Question: I will be a 1st time home buyer. Am I shut out of the market because of the problems in the mortgage market as I am unable to put more than 5% down?

Answer: It's going to be a lot tougher than before, but that change is for the better. You don't want to get into a property you cannot afford. There are programs for the 1st time home buyer with decent credit. Check with financial institutions in your area. Here is a thought, if there is a pre-owned property for sale, or a foreclosure, maybe the owner or bank will take back a purchase money mortgage. It never hurts to ask.


Question: How do you shop for a mortgage today?

Answer: Carefully. The wide open, anything goes days in the mortgage market are hopefully gone forever. Here are some tips:
  • Try and make as much of a down payment as possible. Remember any less than 20% means you must take out private mortgage insurance for the lender and this adds at least ¼ of a point a year to your cost. This continues until your loan to equity goes over 20%.
  • Avoid hybrid loans which combine 1st and 2nd liens.
  • Don't avoid adjustable rate mortgages just because of the adjust factor. Look at your own circumstances. Only consider ones with reasonable upside rate caps. Avoid all teaser rates which start out way below market and jump up quickly. This is a loaded gun.
  • Deal with well known financial institutions. Get everything in writing. Do not rely on verbal promises and conjecture. KNOW WHAT YOU ARE SIGNING!
  • Check your credit score. This is very important in today's market as the higher it is, the better mortgage rate you qualify for.
  • Do your homework.

... courtesy of DirectAdvice Poll

Question: With interest rates reduced again, how do I decide if I should refinance my home mortgage?

Answer: While it might seem logical at first blush to refinance - isn't every doing it? - it actually doesn't make sense for everyone.

Refinancing means paying off your old loan and getting a new first mortgage.

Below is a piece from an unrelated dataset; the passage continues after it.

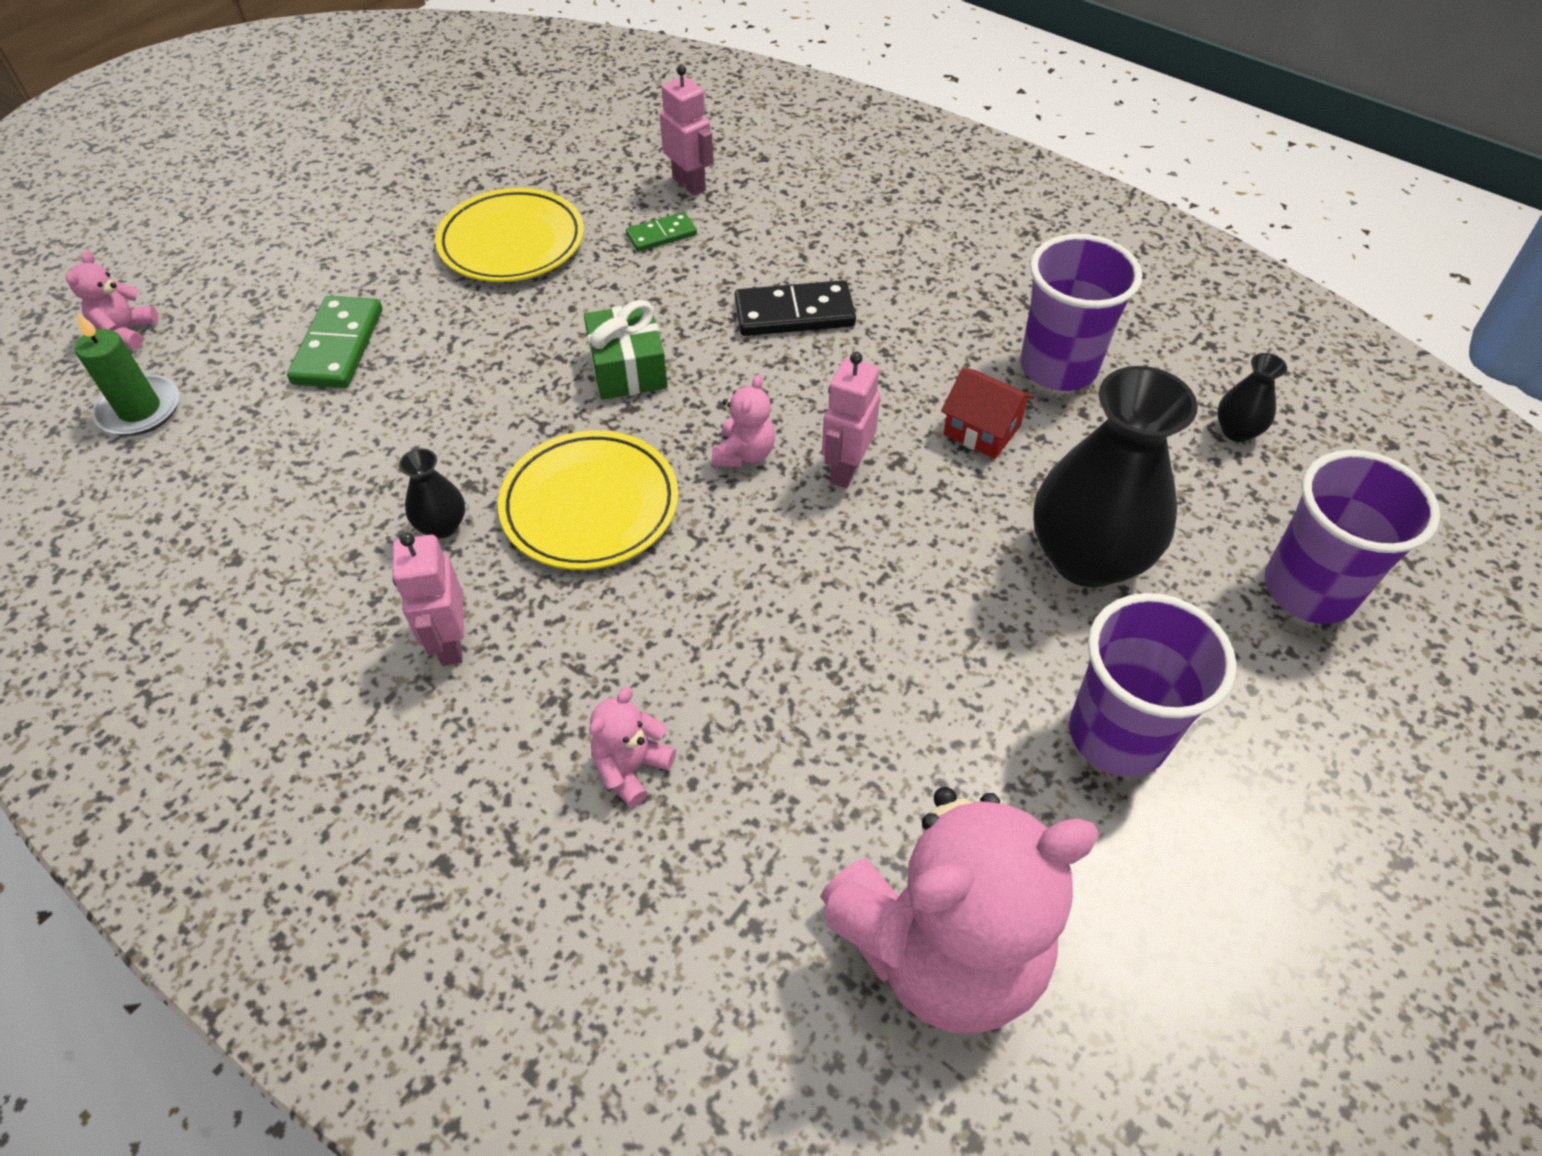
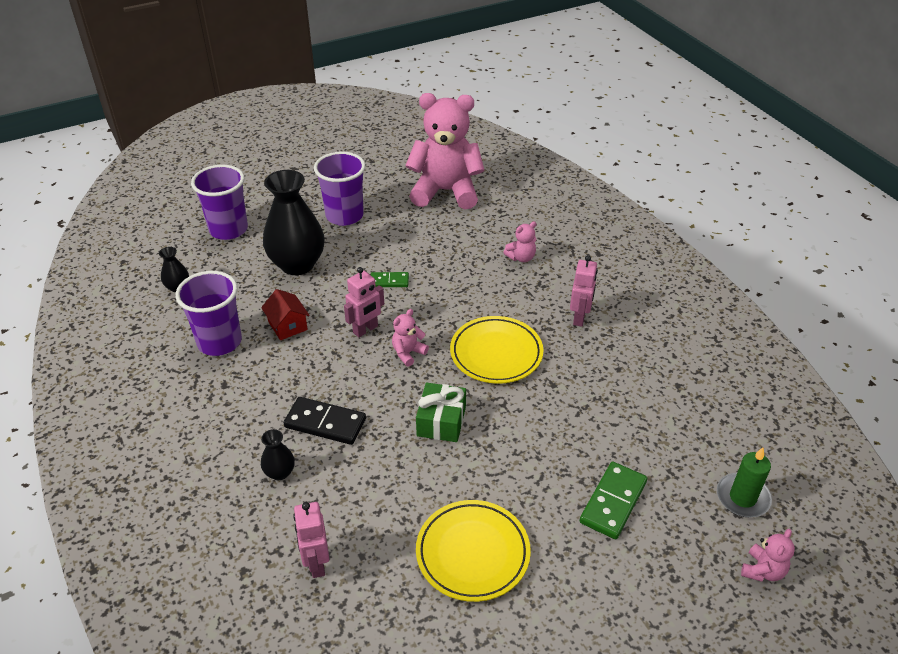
camera: 155 degrees left, 10 degrees down
black vase [399,448,465,539] -> black vase moved to [261,429,295,480]
green domino [626,212,697,252] -> green domino moved to [371,272,409,287]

It means reducing your interest expense, and often trimming monthly payments, sometimes by hundreds of dollars a month. But with refinancing could come fees, points, a credit check, and possible tax consequences. That means you need to run the numbers to see if it makes sense for you.

Here are some issues to consider:

  • How long will it take to recoup refinancing costs?
  • How much time is left on your existing mortgage? If you're close to paying off your home, you might not want to start over.
  • What's the spread between your mortgage rates and current rates? If it's at least 2%, it could be time to refinance.
  • How long will you be in your home?
  • Has your credit rating improved? You might be able to get a better rate.
  • What are the tax implications? Your deductions can be affected.
  • Lost opportunities. Would the money you spend on refinancing costs earn more elsewhere?
  • If your goal is to shorten the length of your loan, can your budget handle higher monthly mortgage payments?

You must also decide how to refinance - whether to switch from a fixed to an adjustable rate mortgage, for instance. Ask your professional advisor for help.